Sans réduire l'univers de The Toxic Avenger à de la musique cinématographique, on sent l'importance des images et du visuel dans les créations du Parisien. En roulant avec « Mob », l'extrait de « Ξ » ci-dessus, on pourrait s'imaginer en plein suspense d'une course poursuite haletante. Pas étonnant quand on sait que son père est photographe. Ni rien de bien surprenant à découvrir chez lui des films et affiches de film, qui traînent un peu partout (ce qui ne plait pas toujours à sa compagne, selon ses aveux). Ses deux premiers albums, ANGST et Romance and Cigarettes, portaient d'ailleurs des noms de films. The Toxic Avenger aussi, est un nom de film.

« Avant de me marier, j'avais une réputation de zinzin »

Mais les films ne sont que des demi-prétextes. Son bien nommé premier album, ANGST, laissait paraître une angoisse, une colère que Toxic Avenger retranscrit dans sa musique. Un ressenti gravé jusque dans la peau de l'artiste, le nom de son opus nº1 étant tatoué sur son bras droit. Légèrement présent dans « Mob », la douleur est aujourd'hui teintée de douceur, de l'ouverture « Close » au morceau terminal « Gloomy Sunday », en passant par « You Were There ».

« Je suis marié, j'ai des enfants, la vie et le temps m'ont apaisés »

Le deuxième album du loustic, Romance and Cigarettes, sonnait lui comme un médicament, une alternative au mal-être. Fumer et aimer pour oublier, profiter. Un second album estival aux accents bien plus pop, voire disco. Certains morceaux de « Ξ » colportent aussi cette chaleur, de manière légèrement plus subtile. Tant dans les aspects sombres que colorés de sa musique, The Toxic Avenger apparaît ici plus modéré. « Over me » incarne cette touche plus calme et positive, comme le surprenant « Tear You Apart » où une patte plus détendue de sa production se révèle. Patte qu'on ne lui connaissait pas forcément.

« J'ai besoin d'aller dans les extrêmes pour me balancer »

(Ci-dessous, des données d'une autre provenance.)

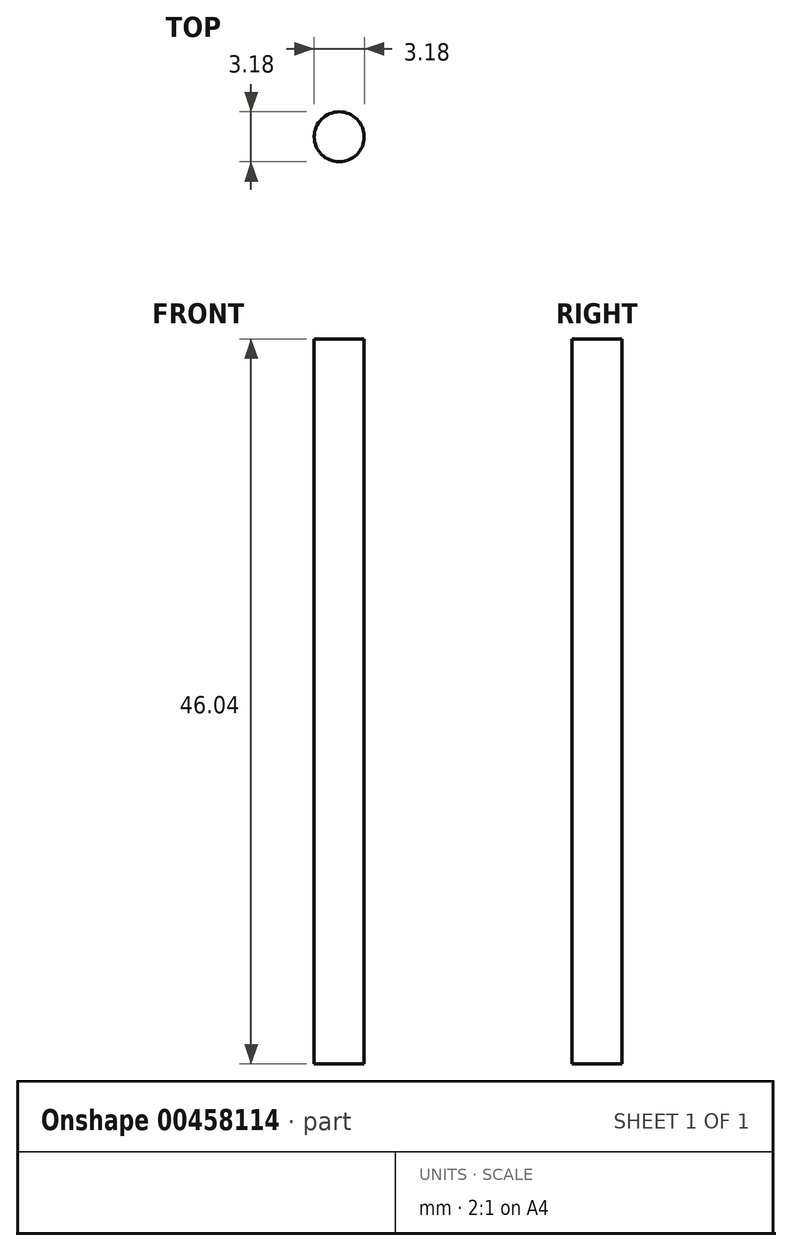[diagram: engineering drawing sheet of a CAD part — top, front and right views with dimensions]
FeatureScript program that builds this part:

Le troisième volet de la trilogie Toxic Avenger serait donc celui de l'équilibre. Une harmonie traversée en solitaire, puisqu'il n'y a aucun featuring sur ce projet. Il reconnaît d'ailleurs : « Je suis bien entouré pour la communication (sa femme), les clips (Mathieu Juric) et la promotion (Roy Music). En revanche, pour le processus de création, j'ai besoin d'être seul. Je viens du rock et j'ai horreur des guerres d'ego, même si je ne pense pas en avoir tant que ça ». Les intervenants étaient pourtant nombreux dans ces précédents projets. Parmi eux, deux fameux rappeurs français...

« Choisir entre Orelsan et Disiz, c'est comme entre papa et maman »

Car avec Orelsan et Disiz, le travail du Vengeur Toxique se fait dans une autre atmosphère qu'avec le reste de l'industrie musicale : « Ces deux gars sont limite trop cools pour réussir dans ce métier » glisse-t-il. Mais la musique est-elle à ce point un monde de requins ? Le Parisien se contentera de dire que la manière de consommer la musique a changé. Un tournant qui va de pair avec le digital, sans doute.

« En fait, j'ai vieilli, voilà c'est tout »

Le projet du Toxic Avenger ne s'inscrit pas dans la manière actuelle de production musicale, surtout au sein du cercle électronique. Pendant que la majorité des producteurs assènent inédits et remixes en masse à leurs fans, l'intéressé préfère faire mijoter le public et sortir un album tous les deux ou trois ans. Explication imagée de l'artiste : « En fait, c'est mon côté scolaire, je fais mes devoirs et une fois que ça me plaît, je rends ma copie ».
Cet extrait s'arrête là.